The Colombians have demanded to know how Telesur had exclusive access to Sgt Moncayo’s handover to the Red Cross, which was supposedly closed to the press.

But Telesur, which was set up by Venezuelan president Hugo Chávez as a left-wing alternative to CNN, said it was e-mailed the video and that no Telesur personnel had been present at the handover.

The right-wing Mr Uribe has accused his ideological foe, Mr Chávez, of providing support for the Farc, including sanctuary and arms. While calling on it to end its campaign, Mr Chávez has backed the Farc’s demand for international recognition of its belligerent status, and observed a minute’s silence on his weekly television show to mark the death of the movement’s founder, Manuel Marulanda in 2008.

During eight years in office, Mr Uribe has overseen a prolonged, US-funded military offensive against the country’s Marxist guerrillas, forcing them to retreat from the main population centres to remote jungle regions.

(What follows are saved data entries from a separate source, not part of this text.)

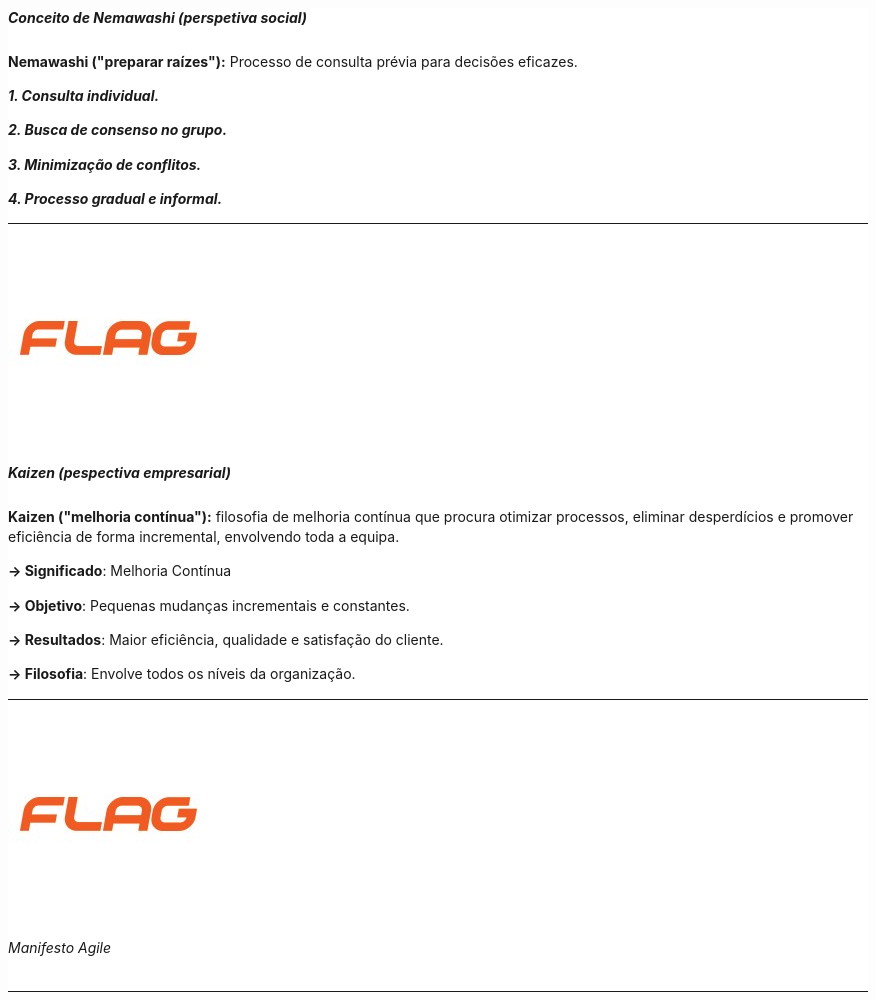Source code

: ##### Conceito de *Nemawashi* (perspetiva social)

 **Nemawashi ("preparar raízes"):** Processo de consulta prévia para decisões eficazes.


***1. Consulta individual.***

***2. Busca de consenso no grupo.***

***3. Minimização de conflitos.***

***4. Processo gradual e informal.***

---

 ![bg opacity:.14 fit](imagens/flag_logo.jpeg)

##### Kaizen (pespectiva empresarial)

**Kaizen ("melhoria contínua"):** filosofia de melhoria contínua que procura otimizar processos, eliminar desperdícios e promover eficiência de forma incremental, envolvendo toda a equipa.

**→ Significado**: Melhoria Contínua

**→ Objetivo**: Pequenas mudanças incrementais e constantes.

**→ Resultados**: Maior eficiência, qualidade e satisfação do cliente.

**→ Filosofia**: Envolve todos os níveis da organização.



---

 ![bg opacity:.14 fit](imagens/flag_logo.jpeg)

###### Manifesto Agile

---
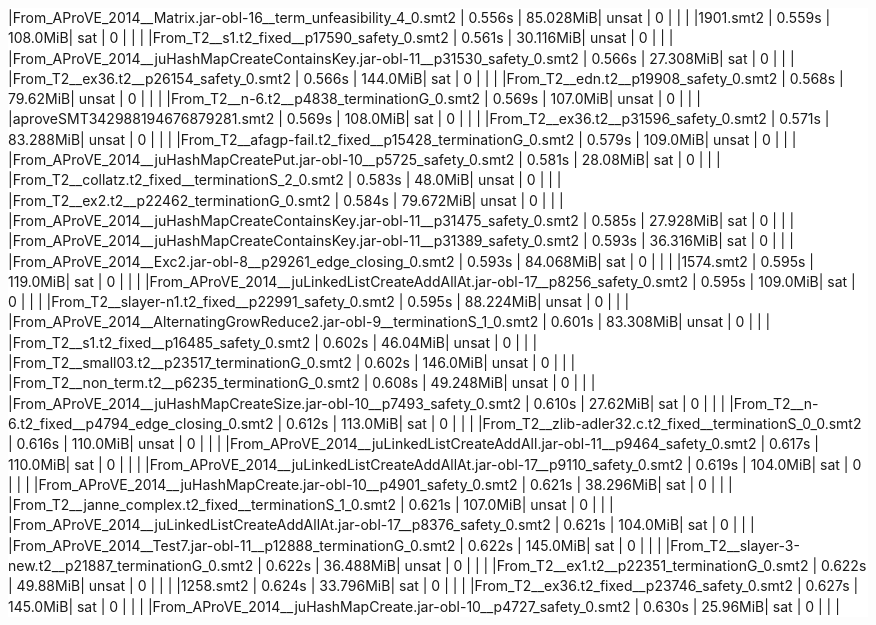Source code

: |From_AProVE_2014__Matrix.jar-obl-16__term_unfeasibility_4_0.smt2 |    0.556s | 85.028MiB| unsat | 0 |  |  |
|1901.smt2                                                    |    0.559s | 108.0MiB| sat | 0 |  |  |
|From_T2__s1.t2_fixed__p17590_safety_0.smt2                   |    0.561s | 30.116MiB| unsat | 0 |  |  |
|From_AProVE_2014__juHashMapCreateContainsKey.jar-obl-11__p31530_safety_0.smt2 |    0.566s | 27.308MiB| sat | 0 |  |  |
|From_T2__ex36.t2__p26154_safety_0.smt2                       |    0.566s | 144.0MiB| sat | 0 |  |  |
|From_T2__edn.t2__p19908_safety_0.smt2                        |    0.568s | 79.62MiB| unsat | 0 |  |  |
|From_T2__n-6.t2__p4838_terminationG_0.smt2                   |    0.569s | 107.0MiB| unsat | 0 |  |  |
|aproveSMT342988194676879281.smt2                             |    0.569s | 108.0MiB| sat | 0 |  |  |
|From_T2__ex36.t2__p31596_safety_0.smt2                       |    0.571s | 83.288MiB| unsat | 0 |  |  |
|From_T2__afagp-fail.t2_fixed__p15428_terminationG_0.smt2     |    0.579s | 109.0MiB| unsat | 0 |  |  |
|From_AProVE_2014__juHashMapCreatePut.jar-obl-10__p5725_safety_0.smt2 |    0.581s | 28.08MiB| sat | 0 |  |  |
|From_T2__collatz.t2_fixed__terminationS_2_0.smt2             |    0.583s | 48.0MiB| unsat | 0 |  |  |
|From_T2__ex2.t2__p22462_terminationG_0.smt2                  |    0.584s | 79.672MiB| unsat | 0 |  |  |
|From_AProVE_2014__juHashMapCreateContainsKey.jar-obl-11__p31475_safety_0.smt2 |    0.585s | 27.928MiB| sat | 0 |  |  |
|From_AProVE_2014__juHashMapCreateContainsKey.jar-obl-11__p31389_safety_0.smt2 |    0.593s | 36.316MiB| sat | 0 |  |  |
|From_AProVE_2014__Exc2.jar-obl-8__p29261_edge_closing_0.smt2 |    0.593s | 84.068MiB| sat | 0 |  |  |
|1574.smt2                                                    |    0.595s | 119.0MiB| sat | 0 |  |  |
|From_AProVE_2014__juLinkedListCreateAddAllAt.jar-obl-17__p8256_safety_0.smt2 |    0.595s | 109.0MiB| sat | 0 |  |  |
|From_T2__slayer-n1.t2_fixed__p22991_safety_0.smt2            |    0.595s | 88.224MiB| unsat | 0 |  |  |
|From_AProVE_2014__AlternatingGrowReduce2.jar-obl-9__terminationS_1_0.smt2 |    0.601s | 83.308MiB| unsat | 0 |  |  |
|From_T2__s1.t2_fixed__p16485_safety_0.smt2                   |    0.602s | 46.04MiB| unsat | 0 |  |  |
|From_T2__small03.t2__p23517_terminationG_0.smt2              |    0.602s | 146.0MiB| unsat | 0 |  |  |
|From_T2__non_term.t2__p6235_terminationG_0.smt2              |    0.608s | 49.248MiB| unsat | 0 |  |  |
|From_AProVE_2014__juHashMapCreateSize.jar-obl-10__p7493_safety_0.smt2 |    0.610s | 27.62MiB| sat | 0 |  |  |
|From_T2__n-6.t2_fixed__p4794_edge_closing_0.smt2             |    0.612s | 113.0MiB| sat | 0 |  |  |
|From_T2__zlib-adler32.c.t2_fixed__terminationS_0_0.smt2      |    0.616s | 110.0MiB| unsat | 0 |  |  |
|From_AProVE_2014__juLinkedListCreateAddAll.jar-obl-11__p9464_safety_0.smt2 |    0.617s | 110.0MiB| sat | 0 |  |  |
|From_AProVE_2014__juLinkedListCreateAddAllAt.jar-obl-17__p9110_safety_0.smt2 |    0.619s | 104.0MiB| sat | 0 |  |  |
|From_AProVE_2014__juHashMapCreate.jar-obl-10__p4901_safety_0.smt2 |    0.621s | 38.296MiB| sat | 0 |  |  |
|From_T2__janne_complex.t2_fixed__terminationS_1_0.smt2       |    0.621s | 107.0MiB| unsat | 0 |  |  |
|From_AProVE_2014__juLinkedListCreateAddAllAt.jar-obl-17__p8376_safety_0.smt2 |    0.621s | 104.0MiB| sat | 0 |  |  |
|From_AProVE_2014__Test7.jar-obl-11__p12888_terminationG_0.smt2 |    0.622s | 145.0MiB| sat | 0 |  |  |
|From_T2__slayer-3-new.t2__p21887_terminationG_0.smt2         |    0.622s | 36.488MiB| unsat | 0 |  |  |
|From_T2__ex1.t2__p22351_terminationG_0.smt2                  |    0.622s | 49.88MiB| unsat | 0 |  |  |
|1258.smt2                                                    |    0.624s | 33.796MiB| sat | 0 |  |  |
|From_T2__ex36.t2_fixed__p23746_safety_0.smt2                 |    0.627s | 145.0MiB| sat | 0 |  |  |
|From_AProVE_2014__juHashMapCreate.jar-obl-10__p4727_safety_0.smt2 |    0.630s | 25.96MiB| sat | 0 |  |  |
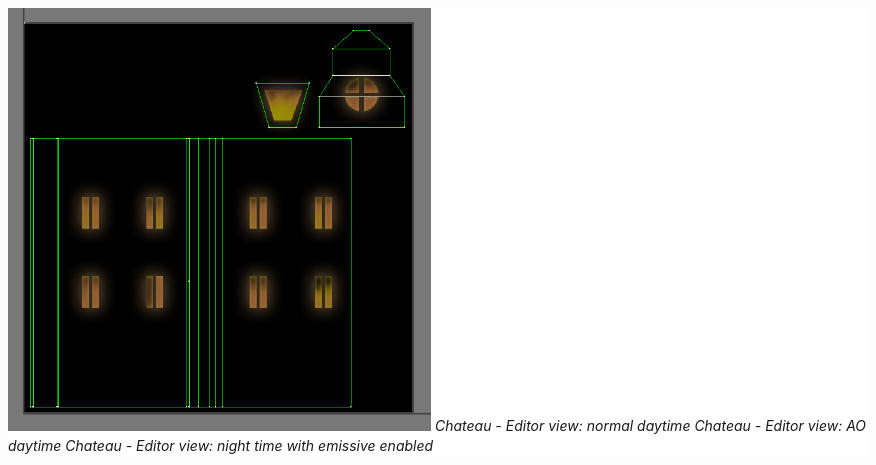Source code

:<td><img src="BuildingsProcess/media/image64.png" alt="Machine generated alternative text: " width="423" height="423" /></td>
</tr>
<tr class="odd">
<td><em>Chateau - Editor view: normal daytime</em></td>
<td><em>Chateau - Editor view: AO daytime</em></td>
<td><em>Chateau - Editor view: night time with emissive enabled</em></td>
</tr>
<tr class="even">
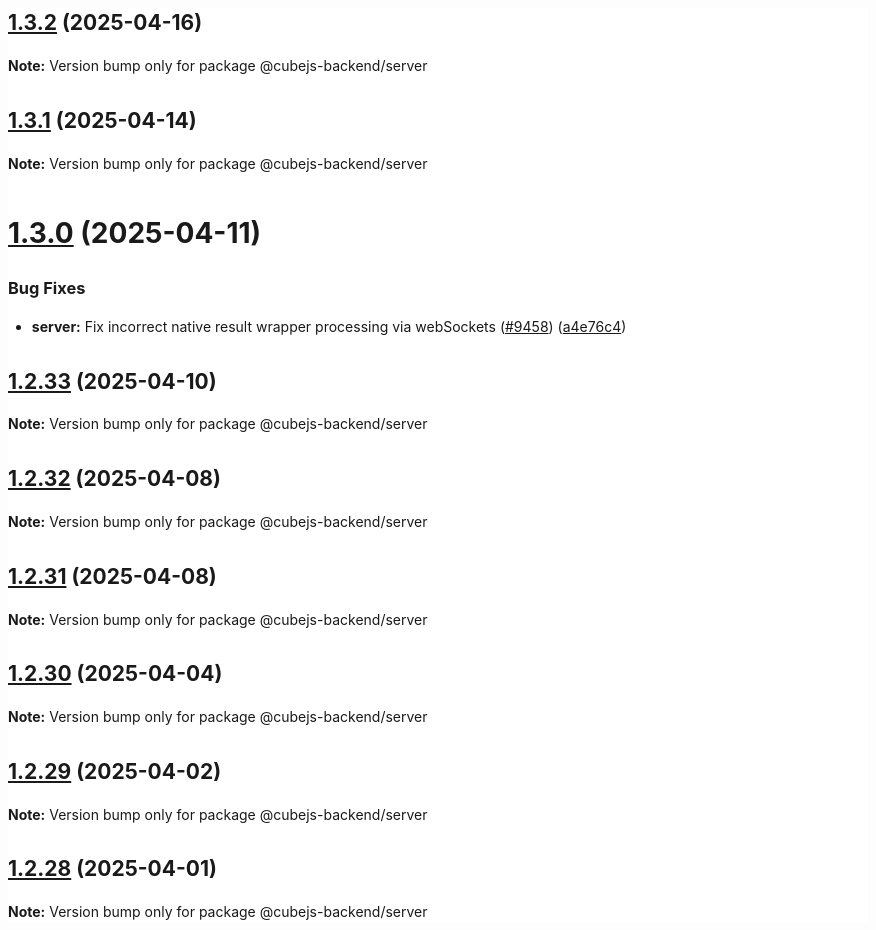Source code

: ## [1.3.2](https://github.com/cube-js/cube/compare/v1.3.1...v1.3.2) (2025-04-16)

**Note:** Version bump only for package @cubejs-backend/server

## [1.3.1](https://github.com/cube-js/cube/compare/v1.3.0...v1.3.1) (2025-04-14)

**Note:** Version bump only for package @cubejs-backend/server

# [1.3.0](https://github.com/cube-js/cube/compare/v1.2.33...v1.3.0) (2025-04-11)

### Bug Fixes

- **server:** Fix incorrect native result wrapper processing via webSockets ([#9458](https://github.com/cube-js/cube/issues/9458)) ([a4e76c4](https://github.com/cube-js/cube/commit/a4e76c4568bce4c63e5f131f3c7bf800f1cd45fc))

## [1.2.33](https://github.com/cube-js/cube/compare/v1.2.32...v1.2.33) (2025-04-10)

**Note:** Version bump only for package @cubejs-backend/server

## [1.2.32](https://github.com/cube-js/cube/compare/v1.2.31...v1.2.32) (2025-04-08)

**Note:** Version bump only for package @cubejs-backend/server

## [1.2.31](https://github.com/cube-js/cube/compare/v1.2.30...v1.2.31) (2025-04-08)

**Note:** Version bump only for package @cubejs-backend/server

## [1.2.30](https://github.com/cube-js/cube/compare/v1.2.29...v1.2.30) (2025-04-04)

**Note:** Version bump only for package @cubejs-backend/server

## [1.2.29](https://github.com/cube-js/cube/compare/v1.2.28...v1.2.29) (2025-04-02)

**Note:** Version bump only for package @cubejs-backend/server

## [1.2.28](https://github.com/cube-js/cube/compare/v1.2.27...v1.2.28) (2025-04-01)

**Note:** Version bump only for package @cubejs-backend/server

The Farc, the oldest and largest of Colombia’s guerrilla movements, has had dozens of its military “fronts” broken up and has seen the number of its fighters halve to an estimated 9,000 since Mr Uribe took power, with the military killing several of its leading commanders.

On Wednesday, the Colombian authorities said they had killed the commander of the Farc’s 50th military front in an operation that saw several other guerrillas killed and captured and the unit broken up.